Sometimes I wonder if I'm overly sensitive or it's just because I'm a 14-year-old girl. It seems like every time someone makes a comment even slightly mean to me, tears start forming behind my eyes. Everything that's even remotely sad hurts my soul! And, I don't understand why. lol. Sometimes, I feel like everyone's scapegoat. I feel like people think, 'Oh Rachel's so nice and sweet, she won't mind if I let my anger out on her. She'll understand.' And, I don't understand. I just feel like people use me as an emotional punching bag. It's not like I'm weak or anything, I'm just sensitive to other's feelings. And I guess people take that as a ticket to be mean to me.
Its a teenage thing once you leave school you don't give a shit lol {ok I didn't give a shit when I was in school but I'm weird }
Empathy's like money; If people have less of it than you do they'll act like you owe them yours. Giving empathy to assholes is like giving $$$ to an alcoholic; he might look like he needs it but you can never give him enough and he's just going to waste what you give him. Save some for yourself and people that won't abuse it.
being sensitive is deffinitly not a bad thing. im exttreamly sensive too. i ant even watch violent movies any mnore but thats just becsaue its a lot harder for me to be desensitized then many other people. You basicly at your natureal state and all the crap that is in society today messes around with everyone eles. its so obvious you just havto open your eyes and see it.
It can be bothersome... not really in an emotional sense to me. It's moreso bothersome. I really can think for myself without an artificial half-assed work environment at school and I really don't need one in my life in general either. So I'd rather opt to experience all environments or stay within my own... total opposites, I know, but often opposites can be moreso alike in some situations.
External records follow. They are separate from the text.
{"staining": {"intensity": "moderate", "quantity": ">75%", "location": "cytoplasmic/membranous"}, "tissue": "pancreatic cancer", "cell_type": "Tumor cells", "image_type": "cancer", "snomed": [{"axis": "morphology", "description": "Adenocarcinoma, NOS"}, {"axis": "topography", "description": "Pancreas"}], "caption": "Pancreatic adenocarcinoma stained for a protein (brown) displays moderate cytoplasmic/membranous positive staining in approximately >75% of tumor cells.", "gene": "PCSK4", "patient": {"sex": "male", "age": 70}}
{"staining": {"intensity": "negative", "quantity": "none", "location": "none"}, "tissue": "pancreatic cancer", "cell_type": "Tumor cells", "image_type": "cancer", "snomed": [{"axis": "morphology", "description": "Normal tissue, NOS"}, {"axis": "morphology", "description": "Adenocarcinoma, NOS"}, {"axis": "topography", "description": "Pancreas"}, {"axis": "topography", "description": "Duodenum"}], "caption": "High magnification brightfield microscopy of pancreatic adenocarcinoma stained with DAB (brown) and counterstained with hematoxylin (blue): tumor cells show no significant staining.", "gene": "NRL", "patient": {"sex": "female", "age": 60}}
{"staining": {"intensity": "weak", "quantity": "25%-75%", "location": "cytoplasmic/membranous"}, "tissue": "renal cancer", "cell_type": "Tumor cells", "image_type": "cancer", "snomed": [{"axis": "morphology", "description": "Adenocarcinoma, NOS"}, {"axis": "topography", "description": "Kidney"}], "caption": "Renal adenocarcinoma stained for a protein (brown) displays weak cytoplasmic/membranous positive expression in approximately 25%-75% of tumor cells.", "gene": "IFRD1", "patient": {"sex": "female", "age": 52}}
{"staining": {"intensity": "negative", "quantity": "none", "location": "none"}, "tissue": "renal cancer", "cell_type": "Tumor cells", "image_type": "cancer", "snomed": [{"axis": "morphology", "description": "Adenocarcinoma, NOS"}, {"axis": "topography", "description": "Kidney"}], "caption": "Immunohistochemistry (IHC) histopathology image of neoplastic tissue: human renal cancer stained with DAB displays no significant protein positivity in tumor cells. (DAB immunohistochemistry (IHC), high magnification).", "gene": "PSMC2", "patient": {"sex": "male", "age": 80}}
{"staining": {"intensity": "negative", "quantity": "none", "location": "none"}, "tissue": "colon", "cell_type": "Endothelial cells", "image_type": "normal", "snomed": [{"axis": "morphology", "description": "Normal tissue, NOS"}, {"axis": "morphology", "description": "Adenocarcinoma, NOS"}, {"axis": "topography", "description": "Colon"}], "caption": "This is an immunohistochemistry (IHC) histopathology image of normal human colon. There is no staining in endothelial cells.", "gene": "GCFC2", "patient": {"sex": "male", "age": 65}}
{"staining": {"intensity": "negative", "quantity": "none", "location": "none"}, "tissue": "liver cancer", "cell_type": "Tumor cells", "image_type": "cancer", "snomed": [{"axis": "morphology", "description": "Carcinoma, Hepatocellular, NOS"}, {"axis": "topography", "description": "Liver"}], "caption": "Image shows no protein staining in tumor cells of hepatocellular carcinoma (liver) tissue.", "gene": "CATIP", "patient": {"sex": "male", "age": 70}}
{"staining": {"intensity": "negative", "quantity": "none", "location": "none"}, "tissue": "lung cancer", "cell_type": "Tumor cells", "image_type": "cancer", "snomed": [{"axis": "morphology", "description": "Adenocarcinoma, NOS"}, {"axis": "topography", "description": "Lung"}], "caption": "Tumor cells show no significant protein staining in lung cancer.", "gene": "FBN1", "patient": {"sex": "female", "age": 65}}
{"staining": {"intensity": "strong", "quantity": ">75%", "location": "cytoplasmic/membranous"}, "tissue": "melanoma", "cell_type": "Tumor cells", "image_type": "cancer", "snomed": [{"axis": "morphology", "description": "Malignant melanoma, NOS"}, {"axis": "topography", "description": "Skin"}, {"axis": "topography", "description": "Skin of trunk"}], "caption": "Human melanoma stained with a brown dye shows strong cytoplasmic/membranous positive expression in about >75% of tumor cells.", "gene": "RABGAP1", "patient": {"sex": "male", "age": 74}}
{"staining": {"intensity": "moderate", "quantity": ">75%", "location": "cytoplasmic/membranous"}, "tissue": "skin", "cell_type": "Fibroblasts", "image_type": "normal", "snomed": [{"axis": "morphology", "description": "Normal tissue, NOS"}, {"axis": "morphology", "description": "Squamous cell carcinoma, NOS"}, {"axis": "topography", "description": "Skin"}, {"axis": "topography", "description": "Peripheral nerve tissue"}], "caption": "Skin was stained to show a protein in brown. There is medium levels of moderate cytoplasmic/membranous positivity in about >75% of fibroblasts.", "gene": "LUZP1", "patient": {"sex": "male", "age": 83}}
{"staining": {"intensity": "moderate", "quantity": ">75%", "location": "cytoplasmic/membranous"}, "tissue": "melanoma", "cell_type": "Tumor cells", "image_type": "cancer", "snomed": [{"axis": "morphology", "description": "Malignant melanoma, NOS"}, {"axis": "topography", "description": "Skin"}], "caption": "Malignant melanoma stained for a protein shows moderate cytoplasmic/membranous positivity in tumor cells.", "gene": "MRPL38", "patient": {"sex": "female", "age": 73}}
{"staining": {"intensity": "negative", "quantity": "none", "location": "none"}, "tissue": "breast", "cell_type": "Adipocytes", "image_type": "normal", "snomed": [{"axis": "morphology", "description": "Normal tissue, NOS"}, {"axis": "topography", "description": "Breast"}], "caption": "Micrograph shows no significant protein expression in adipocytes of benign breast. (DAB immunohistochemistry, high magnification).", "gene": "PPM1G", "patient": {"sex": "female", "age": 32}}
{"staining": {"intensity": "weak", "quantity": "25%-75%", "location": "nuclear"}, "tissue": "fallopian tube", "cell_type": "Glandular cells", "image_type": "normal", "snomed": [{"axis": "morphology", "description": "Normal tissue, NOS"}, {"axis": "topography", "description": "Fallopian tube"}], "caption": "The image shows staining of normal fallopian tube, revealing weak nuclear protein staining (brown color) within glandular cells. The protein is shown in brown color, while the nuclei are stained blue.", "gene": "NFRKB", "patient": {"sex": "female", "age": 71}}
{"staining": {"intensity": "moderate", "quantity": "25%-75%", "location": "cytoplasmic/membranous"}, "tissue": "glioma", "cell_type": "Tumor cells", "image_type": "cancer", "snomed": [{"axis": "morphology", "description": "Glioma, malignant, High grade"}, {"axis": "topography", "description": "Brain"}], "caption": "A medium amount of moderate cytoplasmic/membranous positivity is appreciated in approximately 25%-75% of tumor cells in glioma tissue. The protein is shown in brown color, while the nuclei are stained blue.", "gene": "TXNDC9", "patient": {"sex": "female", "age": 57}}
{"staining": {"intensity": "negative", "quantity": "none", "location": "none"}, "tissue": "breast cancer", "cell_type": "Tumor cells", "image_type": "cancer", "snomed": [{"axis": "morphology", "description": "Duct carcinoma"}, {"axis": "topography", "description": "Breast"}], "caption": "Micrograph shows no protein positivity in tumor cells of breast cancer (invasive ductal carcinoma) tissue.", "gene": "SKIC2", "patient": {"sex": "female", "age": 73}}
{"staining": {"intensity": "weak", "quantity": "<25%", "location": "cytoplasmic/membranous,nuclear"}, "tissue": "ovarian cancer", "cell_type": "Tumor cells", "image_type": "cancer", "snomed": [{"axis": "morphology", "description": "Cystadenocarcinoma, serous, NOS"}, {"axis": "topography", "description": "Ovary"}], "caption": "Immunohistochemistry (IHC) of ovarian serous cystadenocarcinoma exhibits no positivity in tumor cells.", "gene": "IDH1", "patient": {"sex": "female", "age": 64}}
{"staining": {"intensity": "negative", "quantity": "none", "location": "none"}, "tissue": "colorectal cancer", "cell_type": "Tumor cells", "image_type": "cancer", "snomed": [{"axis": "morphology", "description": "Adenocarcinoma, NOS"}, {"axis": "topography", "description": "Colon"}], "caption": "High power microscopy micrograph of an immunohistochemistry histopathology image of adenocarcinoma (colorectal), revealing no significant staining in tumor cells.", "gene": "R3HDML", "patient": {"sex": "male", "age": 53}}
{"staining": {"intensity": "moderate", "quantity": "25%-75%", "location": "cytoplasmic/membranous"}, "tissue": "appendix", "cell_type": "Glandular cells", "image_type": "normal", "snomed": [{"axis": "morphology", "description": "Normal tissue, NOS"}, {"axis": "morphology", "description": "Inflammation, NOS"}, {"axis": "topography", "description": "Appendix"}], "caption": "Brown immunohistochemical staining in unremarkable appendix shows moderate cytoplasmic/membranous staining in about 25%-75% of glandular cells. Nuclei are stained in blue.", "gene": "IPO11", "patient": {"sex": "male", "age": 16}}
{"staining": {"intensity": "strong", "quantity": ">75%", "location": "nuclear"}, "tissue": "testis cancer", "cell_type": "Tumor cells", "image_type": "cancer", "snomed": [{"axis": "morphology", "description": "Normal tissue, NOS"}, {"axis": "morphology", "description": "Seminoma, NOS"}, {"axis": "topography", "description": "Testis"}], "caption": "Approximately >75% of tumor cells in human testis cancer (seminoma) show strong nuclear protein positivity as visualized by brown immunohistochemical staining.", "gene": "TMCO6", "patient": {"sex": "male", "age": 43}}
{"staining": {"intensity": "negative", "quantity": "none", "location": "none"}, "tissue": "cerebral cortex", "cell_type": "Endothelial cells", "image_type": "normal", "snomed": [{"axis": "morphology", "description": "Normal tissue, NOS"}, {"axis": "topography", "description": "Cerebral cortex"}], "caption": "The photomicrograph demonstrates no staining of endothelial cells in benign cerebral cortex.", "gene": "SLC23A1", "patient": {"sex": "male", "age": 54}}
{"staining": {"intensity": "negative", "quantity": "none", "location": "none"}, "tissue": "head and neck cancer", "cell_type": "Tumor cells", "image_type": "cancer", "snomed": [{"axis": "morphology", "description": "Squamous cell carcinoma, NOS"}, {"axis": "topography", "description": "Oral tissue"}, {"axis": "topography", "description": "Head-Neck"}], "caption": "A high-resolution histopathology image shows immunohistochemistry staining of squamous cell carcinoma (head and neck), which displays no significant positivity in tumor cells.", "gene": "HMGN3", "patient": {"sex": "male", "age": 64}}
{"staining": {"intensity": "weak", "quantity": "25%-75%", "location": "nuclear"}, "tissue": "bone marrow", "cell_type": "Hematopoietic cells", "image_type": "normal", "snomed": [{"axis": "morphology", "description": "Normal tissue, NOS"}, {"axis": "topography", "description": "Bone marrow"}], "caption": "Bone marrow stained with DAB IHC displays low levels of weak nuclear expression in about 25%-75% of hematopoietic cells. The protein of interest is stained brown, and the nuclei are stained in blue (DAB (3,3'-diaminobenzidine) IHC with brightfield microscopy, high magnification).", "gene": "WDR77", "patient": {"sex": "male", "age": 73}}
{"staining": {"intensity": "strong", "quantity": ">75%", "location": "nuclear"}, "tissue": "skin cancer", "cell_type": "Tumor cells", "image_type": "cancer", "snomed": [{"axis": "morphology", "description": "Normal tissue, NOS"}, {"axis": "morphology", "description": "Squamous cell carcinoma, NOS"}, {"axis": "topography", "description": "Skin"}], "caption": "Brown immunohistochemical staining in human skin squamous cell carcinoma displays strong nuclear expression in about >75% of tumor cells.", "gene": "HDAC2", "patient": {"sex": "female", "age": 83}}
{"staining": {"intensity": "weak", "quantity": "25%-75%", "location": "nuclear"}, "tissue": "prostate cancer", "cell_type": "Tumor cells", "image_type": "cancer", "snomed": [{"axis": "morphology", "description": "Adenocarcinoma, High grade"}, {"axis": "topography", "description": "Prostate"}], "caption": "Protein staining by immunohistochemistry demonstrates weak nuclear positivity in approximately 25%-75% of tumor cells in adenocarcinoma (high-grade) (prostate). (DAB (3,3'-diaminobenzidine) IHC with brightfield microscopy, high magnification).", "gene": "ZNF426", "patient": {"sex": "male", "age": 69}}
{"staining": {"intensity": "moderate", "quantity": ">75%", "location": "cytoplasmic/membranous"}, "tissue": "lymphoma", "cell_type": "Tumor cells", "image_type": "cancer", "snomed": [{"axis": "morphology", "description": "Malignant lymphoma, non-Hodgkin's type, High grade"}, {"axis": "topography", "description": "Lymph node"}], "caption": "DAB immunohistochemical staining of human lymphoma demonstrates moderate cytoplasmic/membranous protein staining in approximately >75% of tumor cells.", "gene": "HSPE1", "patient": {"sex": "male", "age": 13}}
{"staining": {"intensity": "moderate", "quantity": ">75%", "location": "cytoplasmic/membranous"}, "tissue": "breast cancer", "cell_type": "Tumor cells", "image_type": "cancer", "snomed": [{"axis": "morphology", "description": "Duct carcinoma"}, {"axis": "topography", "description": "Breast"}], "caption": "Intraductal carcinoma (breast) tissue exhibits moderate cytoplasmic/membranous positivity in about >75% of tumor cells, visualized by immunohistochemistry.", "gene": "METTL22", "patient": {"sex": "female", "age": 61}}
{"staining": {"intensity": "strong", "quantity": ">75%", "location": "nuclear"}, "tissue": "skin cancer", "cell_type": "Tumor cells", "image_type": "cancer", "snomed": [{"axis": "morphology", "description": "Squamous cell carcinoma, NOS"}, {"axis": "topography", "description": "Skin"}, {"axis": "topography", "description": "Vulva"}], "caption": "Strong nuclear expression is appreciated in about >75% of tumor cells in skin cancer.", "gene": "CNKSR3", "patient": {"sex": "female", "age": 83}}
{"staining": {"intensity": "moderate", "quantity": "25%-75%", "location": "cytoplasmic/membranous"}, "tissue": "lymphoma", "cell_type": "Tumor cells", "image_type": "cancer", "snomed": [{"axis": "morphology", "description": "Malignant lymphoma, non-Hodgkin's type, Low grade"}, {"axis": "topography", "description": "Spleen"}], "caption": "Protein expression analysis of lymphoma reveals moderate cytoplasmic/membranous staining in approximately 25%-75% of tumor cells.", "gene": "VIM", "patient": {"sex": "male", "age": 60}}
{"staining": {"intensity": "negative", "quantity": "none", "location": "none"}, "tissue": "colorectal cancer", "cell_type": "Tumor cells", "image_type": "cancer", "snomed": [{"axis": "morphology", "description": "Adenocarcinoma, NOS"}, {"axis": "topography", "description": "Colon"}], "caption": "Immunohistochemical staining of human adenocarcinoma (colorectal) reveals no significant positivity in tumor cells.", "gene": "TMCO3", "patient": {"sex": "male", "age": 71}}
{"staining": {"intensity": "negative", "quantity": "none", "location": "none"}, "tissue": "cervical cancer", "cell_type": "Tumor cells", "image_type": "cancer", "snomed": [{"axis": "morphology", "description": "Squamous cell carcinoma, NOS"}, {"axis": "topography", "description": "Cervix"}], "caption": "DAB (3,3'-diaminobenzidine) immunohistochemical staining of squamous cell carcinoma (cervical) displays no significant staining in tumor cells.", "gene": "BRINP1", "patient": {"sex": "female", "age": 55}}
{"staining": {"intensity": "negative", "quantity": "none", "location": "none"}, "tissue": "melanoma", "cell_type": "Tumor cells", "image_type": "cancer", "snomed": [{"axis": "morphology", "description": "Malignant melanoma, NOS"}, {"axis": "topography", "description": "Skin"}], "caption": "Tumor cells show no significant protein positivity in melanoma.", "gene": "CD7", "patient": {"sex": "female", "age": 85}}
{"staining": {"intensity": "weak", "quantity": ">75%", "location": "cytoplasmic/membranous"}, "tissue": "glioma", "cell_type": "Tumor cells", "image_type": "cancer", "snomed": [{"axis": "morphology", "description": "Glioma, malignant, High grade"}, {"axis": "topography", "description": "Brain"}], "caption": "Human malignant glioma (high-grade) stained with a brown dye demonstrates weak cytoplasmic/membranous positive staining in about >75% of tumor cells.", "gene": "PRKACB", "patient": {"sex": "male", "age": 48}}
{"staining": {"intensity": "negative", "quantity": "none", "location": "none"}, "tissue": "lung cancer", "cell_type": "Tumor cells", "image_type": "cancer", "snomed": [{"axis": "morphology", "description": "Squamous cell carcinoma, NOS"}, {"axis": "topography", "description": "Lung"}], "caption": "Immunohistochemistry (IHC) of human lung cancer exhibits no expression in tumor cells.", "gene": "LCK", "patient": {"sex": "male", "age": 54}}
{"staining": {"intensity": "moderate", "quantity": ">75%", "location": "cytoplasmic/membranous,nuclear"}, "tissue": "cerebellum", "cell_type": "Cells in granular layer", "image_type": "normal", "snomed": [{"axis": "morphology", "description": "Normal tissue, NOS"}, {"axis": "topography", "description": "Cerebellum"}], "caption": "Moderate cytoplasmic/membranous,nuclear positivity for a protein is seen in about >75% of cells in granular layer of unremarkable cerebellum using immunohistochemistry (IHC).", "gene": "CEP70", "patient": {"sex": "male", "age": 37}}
I'm like that a lot too, when I'm in an arguement lots of the times I'll start crying. I cry when I see certain ads (like for those orphan-saving groups on TV and Humane Society stuff). Just find people who accept and embrace sensitivity, it usually means you are very empathetic and creative
I don't mean I haven't done that either. Last time that happened was a couple weeks ago during a special on aids in Africa. I've come to realize it's not what's given to them, it's how much you can give while focusing on how it is given.
i dont know.. im still like that a lot. i dont think it's a bad thing but for me... it didnt just go away... i had to force it away. because the more you show the world that you get upset, the more they act like asses. just a warning. but in MY opinion (which doesnt mean much in the world), i think it's a good thing.
sympathy... empathy... it's wether you put a meaning to it all or not for without soul, feeling, and definition, there is nothing as without two, it ceases to exist... of course, some things people just have faith in but they don't always think it or speak it... such as soul... nobody has ever seen this soul we speak of... but we think it's there... just as we think Allah or God may exist... we know Buddha existed... but he did not want to be known as a "god" as he spoke of himself as a teacher... I think he was a Siddhartha that's all that matters right? We can call anybody a god but if there's no meaning about what they gave forth, it won't matter either way. It's the same thing. It's what you put towards the person and how you reflect on things that they said... teachings... teachings. Of course, some view don't view them as teachings. I once bought a statue of Buddha and someone became very offended... Sometimes shit only has to make sense to yourself, and in other times, it makes sense to others... and it's all based on what you believe. You can only tie together so much when you have billions of minds... sometimes great minds think oppositely, opposites sometimes attract, and often are different... I feel like a complete dumbass after I type this kind of stuff but I like getting it out of my mind and into words... I feel as if I'm in a very strange mood tonight, but no moods or moments can ever be relived, only replicated... and this may make sense or not, I think it's quite random, but why is Finding Nemo blasting off to my 3 O'clock... I've never seen the movie... I've never seen many movies. I left my book that I just bought the other day ago... at my friend's house. ergh... oh well. I need to get to the post office likeeeeee... tomorrow?